| Transcribed page contents |
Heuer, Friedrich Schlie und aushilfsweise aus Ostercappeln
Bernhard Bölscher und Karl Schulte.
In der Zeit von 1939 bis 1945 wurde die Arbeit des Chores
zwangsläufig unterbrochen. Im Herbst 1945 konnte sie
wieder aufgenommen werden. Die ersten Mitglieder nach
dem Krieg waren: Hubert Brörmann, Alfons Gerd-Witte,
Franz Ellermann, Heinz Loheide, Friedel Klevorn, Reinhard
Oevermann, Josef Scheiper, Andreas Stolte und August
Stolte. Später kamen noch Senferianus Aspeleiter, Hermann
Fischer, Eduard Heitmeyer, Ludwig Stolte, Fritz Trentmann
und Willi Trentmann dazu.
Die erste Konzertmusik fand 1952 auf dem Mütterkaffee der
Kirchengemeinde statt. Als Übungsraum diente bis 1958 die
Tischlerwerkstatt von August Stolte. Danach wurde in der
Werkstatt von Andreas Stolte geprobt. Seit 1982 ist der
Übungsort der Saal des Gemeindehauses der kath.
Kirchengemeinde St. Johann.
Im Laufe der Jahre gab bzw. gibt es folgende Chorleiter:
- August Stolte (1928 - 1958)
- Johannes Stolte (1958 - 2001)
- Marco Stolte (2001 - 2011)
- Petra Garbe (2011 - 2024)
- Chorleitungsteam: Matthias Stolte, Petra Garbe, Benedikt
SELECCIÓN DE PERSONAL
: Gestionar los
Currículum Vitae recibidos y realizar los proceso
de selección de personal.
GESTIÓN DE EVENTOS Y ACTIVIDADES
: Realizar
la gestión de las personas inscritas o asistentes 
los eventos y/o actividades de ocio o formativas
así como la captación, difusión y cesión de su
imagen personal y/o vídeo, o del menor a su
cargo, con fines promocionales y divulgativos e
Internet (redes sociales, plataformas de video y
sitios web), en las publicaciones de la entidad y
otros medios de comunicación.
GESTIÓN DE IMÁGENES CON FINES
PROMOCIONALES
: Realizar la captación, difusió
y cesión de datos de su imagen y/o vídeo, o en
--
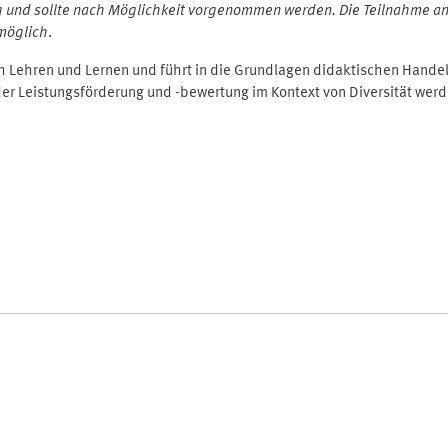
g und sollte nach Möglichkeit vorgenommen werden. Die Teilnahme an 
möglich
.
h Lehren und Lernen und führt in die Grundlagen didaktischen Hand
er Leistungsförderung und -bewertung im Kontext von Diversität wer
==
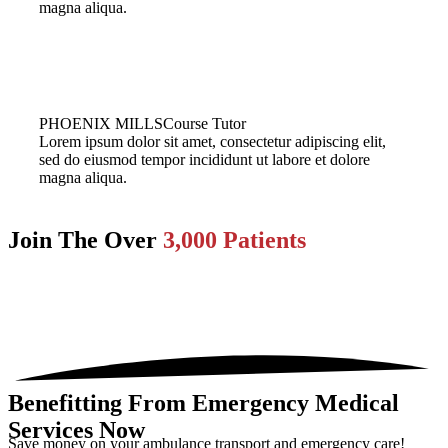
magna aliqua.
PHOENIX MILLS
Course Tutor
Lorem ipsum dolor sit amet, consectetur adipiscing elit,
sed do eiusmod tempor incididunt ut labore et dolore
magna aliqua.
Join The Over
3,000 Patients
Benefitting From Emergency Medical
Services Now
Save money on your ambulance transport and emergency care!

| Exercise prompt |
Return only the part of the records above that opens with the line containing "sed do eiusmod" and closes with the line containing "Save money on", ends included.

| Output of the exercise |
sed do eiusmod tempor incididunt ut labore et dolore
magna aliqua.
Join The Over
3,000 Patients
Benefitting From Emergency Medical
Services Now
Save money on your ambulance transport and emergency care!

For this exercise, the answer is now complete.